*** TEXT BLOCK ***

While these supplies are desperately needed across the country, some shipments have been disappointing to those who did receive them. And because states and counties are bidding for the materials, prices have risen.
Lee Manios, owner of Franklin Health Care Inc. and Unique Boutique in Ohio, said he has struggled to secure items for his durable medical supplies store. He said before the COVID-19 outbreak, a box of 10 paper masks cost $5, but now a single mask can cost as much as $2.
Diana Irey Vaughan, a county commissioner in Washington County, Pennsylvania, said an order for hand sanitizer and wipes went missing in her area. She also added that they realize now that the cost for the supplies is going to be much greater than they initially anticipated.
Jeff Yates, the county's director of public safety, said they had a stockpile of equipment before and purchased additional supplies before a national declaration of emergency was instituted.
Yates said the county has since received donations from local residents and the fire and police departments currently have enough equipment to function at this time.
"We're doing fairly well," he said. "They're reusing PPE, which is not ideal, but given the fact that there aren't many options, they're doing the best they can."
He said the county received two pallets of supplies from the national stockpile and they hope another pallet will come. He then noted that the county did not receive everything it requested in those deliveries.
Camacho compared the seriousness of the situation with that of Hurricane Katrina, saying that you never expect something so awful to impact everyone in the way COVID-19 has affected so many lives. The biggest difference, he said, is that there is less you can do for people on a consistent basis, and while their clinics have received donations, those donations still aren't enough.
"I don't think it's improving anytime soon, particularly with different talk of elective surgeries being restarted," he said. "Let the system catch up. If we do something like that, it's going to put more demand on PPE while those supplies are still limited."
Maloney, meanwhile, expressed frustration at the federal government's role in the miscommunication regarding the country's medical supply allotment.
Warner, for his part, went on to add that Virginia has a critical shortage of medical supplies and his hope is that the president and his administration will ultimately step up to help synchronize efforts to ensure each state has what it needs.
"The federal government is in a much better position to coordinate this process, but unfortunately, the Trump Administration has continued to tell governors they are on their own," Warner said. "As a former governor, I know that most of our states just aren't equipped to do this alone. And frankly, we shouldn't be fighting each other to purchase limited supplies when the federal government can obviously step in and lead."
Warner also explained that states aren't equipped to secure medical supplies as well as the federal government can and while governors across the country have called for the administration to provide more help, he believes those hopes have been ignored.
"Those pleas," he said, "have largely fallen on deaf ears."

*** End of TEXT BLOCK ***
*** DATA EXTRACT ***

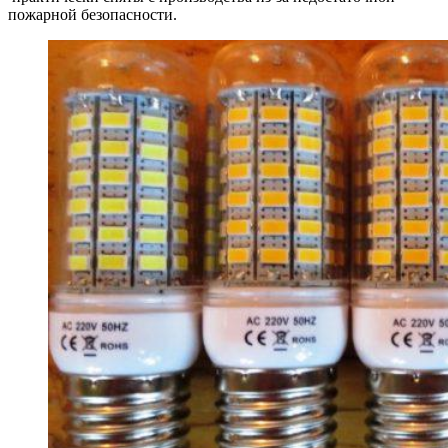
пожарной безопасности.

*** End of DATA EXTRACT ***
*** DATA EXTRACT ***

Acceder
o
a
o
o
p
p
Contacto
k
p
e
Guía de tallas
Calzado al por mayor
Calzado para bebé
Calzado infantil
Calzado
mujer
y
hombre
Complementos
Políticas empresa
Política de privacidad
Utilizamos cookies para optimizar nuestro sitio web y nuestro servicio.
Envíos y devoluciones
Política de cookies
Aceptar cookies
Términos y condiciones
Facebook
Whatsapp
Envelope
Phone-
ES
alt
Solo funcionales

*** End of DATA EXTRACT ***

• ACTIVITY LIST:
[1] Answer these questions about the text on medical supply shortages:
(a) According to Lee Manios, what did a box of 10 paper masks cost before the COVID-19 outbreak?
(b) How many pallets of supplies did Washington County receive from the national stockpile?
(c) Which earlier disaster did Camacho compare the situation with?
[2] Reproduce the part of the text on medical supply shortages between "Lee Manios, owner" and "at this time.", inclusive.

• EXERCISE ANSWERS:
[1]
(a) $5
(b) Two
(c) Hurricane Katrina

[2]
Lee Manios, owner of Franklin Health Care Inc. and Unique Boutique in Ohio, said he has struggled to secure items for his durable medical supplies store. He said before the COVID-19 outbreak, a box of 10 paper masks cost $5, but now a single mask can cost as much as $2.
Diana Irey Vaughan, a county commissioner in Washington County, Pennsylvania, said an order for hand sanitizer and wipes went missing in her area. She also added that they realize now that the cost for the supplies is going to be much greater than they initially anticipated.
Jeff Yates, the county's director of public safety, said they had a stockpile of equipment before and purchased additional supplies before a national declaration of emergency was instituted.
Yates said the county has since received donations from local residents and the fire and police departments currently have enough equipment to function at this time.